C’est une cachette idéale, digne du manuel réglementaire du parfait guérillero. Marcus Somala, chef de section de l’Armée révolutionnaire africaine, est fier de son ouvre. Il ne lui a pas fallu plus de deux heures, la nuit dernière, pour évider le cœur spongieux de l’arbre et disperser habilement les copeaux dans la broussaille voisine. Confortablement installé dans son poste de guet, Somala n’a guère à attendre pour le mettre à l’épreuve.
Peu après l’aube, un ouvrier agricole noir de la ferme que Somala surveille, s’approche, hésite, puis soulage sa vessie pratiquement sous son nez. Somala sourit intérieurement. Il pourrait presque glisser son long poignard courbe par l’ouverture et trancher le pénis de l’ouvrier. Pour Somala, c’est une idée amusante, sans plus. Il se garde des gestes et des actions inconsidérées. C’est un soldat de métier, un révolutionnaire convaincu et un vétéran qui compte plus d’une centaine de raids à son actif. Il est fier de servir aux premières lignes de la croisade qui doit extirper les ultimes traces du cancer anglais du continent africain.
Il y a déjà dix jours qu’il a quitté son camp de base du Mozambique et qu’il a fait franchir à ses dix hommes la frontière du Natal. Ils ne se déplacent que de nuit, évitant les routes connues des patrouilles de surveillance, se dissimulant dans le bushveld (La brousse, en Afrique du Sud) pour échapper aux hélicoptères de l’Armée sud-africaine. L’expédition a été éreintante : ce printemps d’octobre de l’hémisphère Sud est particulièrement froid, et la brousse constamment détrempée par les pluies.
Lorsqu’ils sont enfin arrivés à la petite commune agricole d’Umkono, Somala a disposé sa section selon le plan que lui avait remis le conseiller vietnamien. Chaque homme doit explorer une ferme ou une organisation militaire pendant cinq jours, afin de recueillir des renseignements en vue des raids futurs. Somala s’est réservé la ferme des Fawkes.

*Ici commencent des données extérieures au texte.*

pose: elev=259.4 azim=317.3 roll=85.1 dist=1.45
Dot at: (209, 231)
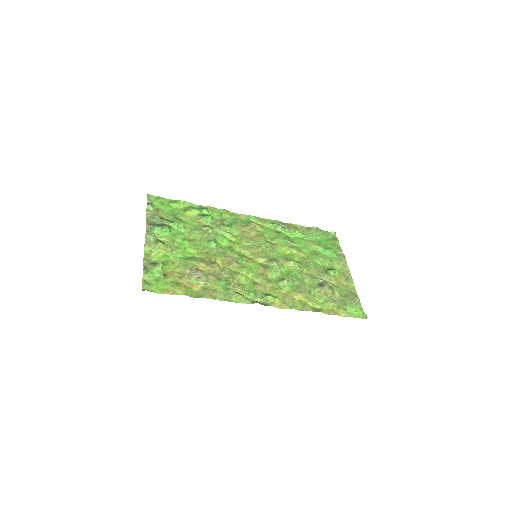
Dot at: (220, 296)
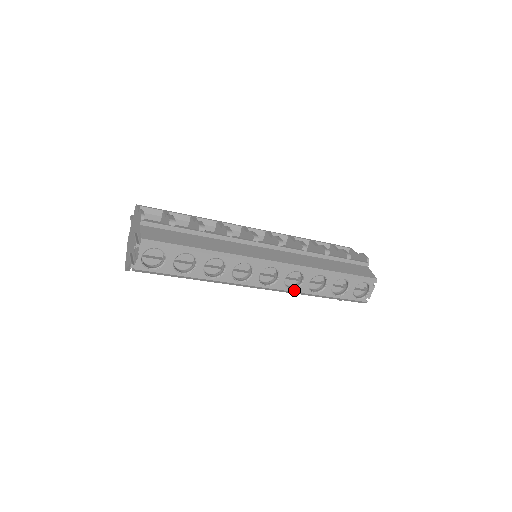
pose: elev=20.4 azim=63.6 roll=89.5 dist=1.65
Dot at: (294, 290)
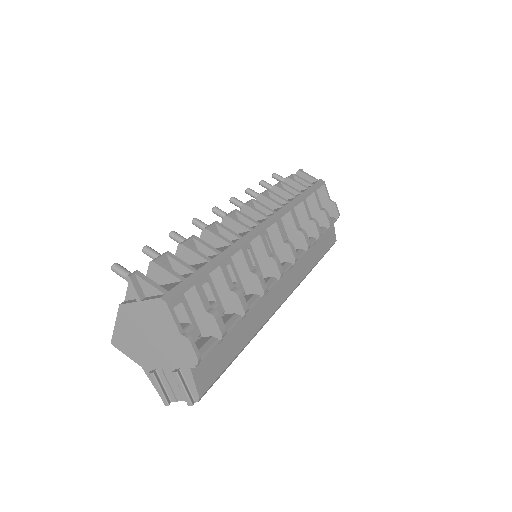
Dot at: occluded
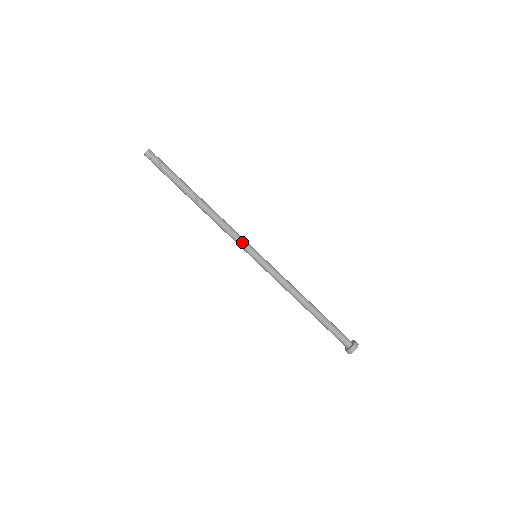
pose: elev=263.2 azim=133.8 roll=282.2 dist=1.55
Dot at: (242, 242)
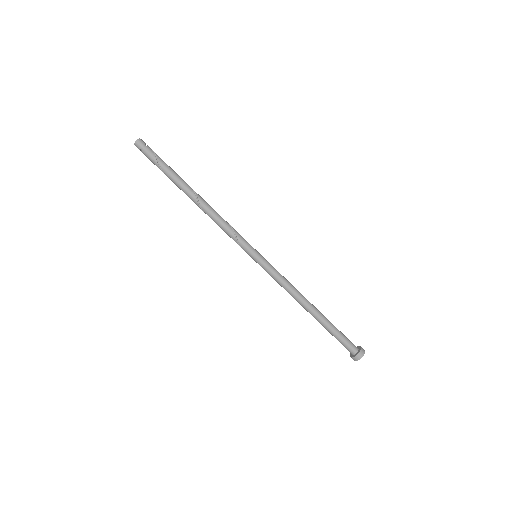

Dès que l’ouvrier s’est éloigné pour commencer sa journée, Somala reprend ses jumelles et les promène sur le domaine des Fawkes. La plus grande partie en est plantée de canne à sucre et il faut la défendre sans cesse contre les agressions de l’océan de broussailles et d’herbes folles qui l’entoure. Le reste est surtout du pâturage pour de petits troupeaux de bœufs et de vaches laitières ; il y a aussi, par-ci, par-là, un arpent de thé ou de tabac. Et n’oublions pas le potager, derrière la maison principale, avec ses légumes réservés à la table familiale des Fawkes.
Une grange de pierre, pour la provende du bétail et les engrais, se dresse près d’un vaste hangar qui abrite les camions et les machines agricoles. A 400 mètres de là, auprès d’un ruisseau paresseux, se trouve le compound (Assemblage de bâtiments d’habitation), qui loge une communauté composée – estime Somala – d’une cinquantaine d’ouvriers noirs, leurs familles, leur bétail et leurs chèvres.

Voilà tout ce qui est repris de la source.